┌──
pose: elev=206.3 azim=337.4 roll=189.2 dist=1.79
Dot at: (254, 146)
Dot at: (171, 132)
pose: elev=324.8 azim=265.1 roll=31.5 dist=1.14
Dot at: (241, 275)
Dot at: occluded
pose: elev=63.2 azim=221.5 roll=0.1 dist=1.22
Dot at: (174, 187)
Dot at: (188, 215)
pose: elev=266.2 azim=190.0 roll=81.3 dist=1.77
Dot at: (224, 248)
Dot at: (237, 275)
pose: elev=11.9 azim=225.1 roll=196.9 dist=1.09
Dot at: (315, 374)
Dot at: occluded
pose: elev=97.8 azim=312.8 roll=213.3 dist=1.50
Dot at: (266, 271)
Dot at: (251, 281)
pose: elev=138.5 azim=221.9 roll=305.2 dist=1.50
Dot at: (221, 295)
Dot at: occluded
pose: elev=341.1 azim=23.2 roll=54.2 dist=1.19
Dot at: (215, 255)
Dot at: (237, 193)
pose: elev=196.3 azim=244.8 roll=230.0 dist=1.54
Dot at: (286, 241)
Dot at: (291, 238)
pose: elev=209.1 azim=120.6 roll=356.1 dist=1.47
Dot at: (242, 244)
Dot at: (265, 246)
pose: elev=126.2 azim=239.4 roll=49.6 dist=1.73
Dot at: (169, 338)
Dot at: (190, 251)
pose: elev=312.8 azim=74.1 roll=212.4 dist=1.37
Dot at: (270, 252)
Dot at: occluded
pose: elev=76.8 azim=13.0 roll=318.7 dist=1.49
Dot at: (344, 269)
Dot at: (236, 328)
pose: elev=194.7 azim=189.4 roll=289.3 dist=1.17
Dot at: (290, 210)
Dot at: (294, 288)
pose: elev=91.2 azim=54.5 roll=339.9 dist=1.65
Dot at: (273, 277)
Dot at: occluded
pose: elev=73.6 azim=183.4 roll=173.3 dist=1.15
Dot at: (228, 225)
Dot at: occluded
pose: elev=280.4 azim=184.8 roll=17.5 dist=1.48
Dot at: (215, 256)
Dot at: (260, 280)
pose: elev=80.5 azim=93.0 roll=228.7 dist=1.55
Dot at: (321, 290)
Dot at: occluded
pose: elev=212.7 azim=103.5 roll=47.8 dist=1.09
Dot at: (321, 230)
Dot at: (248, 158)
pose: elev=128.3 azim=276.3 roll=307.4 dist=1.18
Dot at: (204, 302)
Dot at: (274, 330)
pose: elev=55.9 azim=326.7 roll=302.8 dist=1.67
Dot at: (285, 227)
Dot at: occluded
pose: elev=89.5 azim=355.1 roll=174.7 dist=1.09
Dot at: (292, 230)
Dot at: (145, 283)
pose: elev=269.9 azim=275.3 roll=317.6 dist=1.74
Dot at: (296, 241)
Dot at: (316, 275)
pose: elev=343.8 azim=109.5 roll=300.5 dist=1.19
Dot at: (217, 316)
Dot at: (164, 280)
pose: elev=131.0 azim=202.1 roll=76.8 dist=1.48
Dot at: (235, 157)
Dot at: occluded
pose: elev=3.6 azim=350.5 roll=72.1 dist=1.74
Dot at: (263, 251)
└──
→ Instructions for the task: Write the lines of the records above as a numbered list with no blank lines, starting at the line that contains "pose: elev=343.8 azim=109.5" and ending with the last line of the records.

→ Exercise solution:
1. pose: elev=343.8 azim=109.5 roll=300.5 dist=1.19
2. Dot at: (217, 316)
3. Dot at: (164, 280)
4. pose: elev=131.0 azim=202.1 roll=76.8 dist=1.48
5. Dot at: (235, 157)
6. Dot at: occluded
7. pose: elev=3.6 azim=350.5 roll=72.1 dist=1.74
8. Dot at: (263, 251)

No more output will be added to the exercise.